A man was witnessed approaching the passenger side window of a parked car and exchanging something with Crook before walking away from the vehicle.

In her sentencing remarks, Judge Samantha Cohen said: “You had been a Class A drug user for ten years and you ran up a debt of about £900 which you then repaid by working for your dealer.

“Once that debt was expunged you were then threatened that ‘your life would be made hell’ if you did not continue dealing.

“That pressure meant that, instead of going to the police, you carried on dealing.”

Officers, having realised they had most likely witnessed a drug sale, followed the vehicle before stopping it a few roads away.

Crook was sitting in the passenger seat and was being driven by a woman.

Before being searched Crook admitted to “having gear” on him and officers found eight wraps of cocaine, £323.27 and an iPhone.

During the arrest he told officers the driver “knew nothing about it”.

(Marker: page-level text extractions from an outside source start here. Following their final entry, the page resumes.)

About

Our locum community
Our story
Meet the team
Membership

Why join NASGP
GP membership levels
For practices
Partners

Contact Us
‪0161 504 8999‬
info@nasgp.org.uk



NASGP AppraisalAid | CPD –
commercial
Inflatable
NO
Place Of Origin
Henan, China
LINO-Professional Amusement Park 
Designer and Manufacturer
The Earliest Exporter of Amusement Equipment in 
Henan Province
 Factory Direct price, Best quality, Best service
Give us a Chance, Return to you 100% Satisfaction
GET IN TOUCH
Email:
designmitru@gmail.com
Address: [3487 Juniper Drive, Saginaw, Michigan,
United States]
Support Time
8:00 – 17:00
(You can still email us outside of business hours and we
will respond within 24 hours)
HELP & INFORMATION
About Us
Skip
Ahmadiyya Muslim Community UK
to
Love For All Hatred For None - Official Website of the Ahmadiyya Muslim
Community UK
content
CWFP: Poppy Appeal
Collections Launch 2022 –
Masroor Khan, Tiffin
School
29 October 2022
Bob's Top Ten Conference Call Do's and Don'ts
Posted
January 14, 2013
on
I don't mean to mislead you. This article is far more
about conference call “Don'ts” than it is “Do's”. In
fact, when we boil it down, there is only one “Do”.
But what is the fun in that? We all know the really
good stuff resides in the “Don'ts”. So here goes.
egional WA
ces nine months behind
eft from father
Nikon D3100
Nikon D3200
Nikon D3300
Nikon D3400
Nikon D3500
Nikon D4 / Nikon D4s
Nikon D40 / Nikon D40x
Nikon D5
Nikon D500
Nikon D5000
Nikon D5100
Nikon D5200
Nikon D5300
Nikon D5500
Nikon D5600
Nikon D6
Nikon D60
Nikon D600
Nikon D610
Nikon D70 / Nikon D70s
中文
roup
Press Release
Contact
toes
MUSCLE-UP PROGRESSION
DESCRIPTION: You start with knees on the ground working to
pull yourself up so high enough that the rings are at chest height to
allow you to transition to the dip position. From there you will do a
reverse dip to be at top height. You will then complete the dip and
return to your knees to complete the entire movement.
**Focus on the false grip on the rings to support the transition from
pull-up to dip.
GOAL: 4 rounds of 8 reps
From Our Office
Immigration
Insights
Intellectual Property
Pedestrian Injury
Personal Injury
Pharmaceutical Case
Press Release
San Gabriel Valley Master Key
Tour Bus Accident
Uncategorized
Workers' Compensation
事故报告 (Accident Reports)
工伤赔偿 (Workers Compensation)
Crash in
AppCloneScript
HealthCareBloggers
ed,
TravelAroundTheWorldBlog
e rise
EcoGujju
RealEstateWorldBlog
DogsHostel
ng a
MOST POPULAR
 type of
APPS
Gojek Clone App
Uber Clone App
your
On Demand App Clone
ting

Analysis of his phone found messaging relating to the sale of Class A drugs, the court was told, including talk of reloads, “tickets” and discussions of doing “80 to 90 tickets a day”.

Crook, of Archer Close, Southend, who had pleaded guilty to possessing a controlled drug of Class A with intent and possessing criminal property at an earlier hearing, was handed a two-year sentence suspended for two years.
He was also ordered to undertake 250 hours of unpaid work.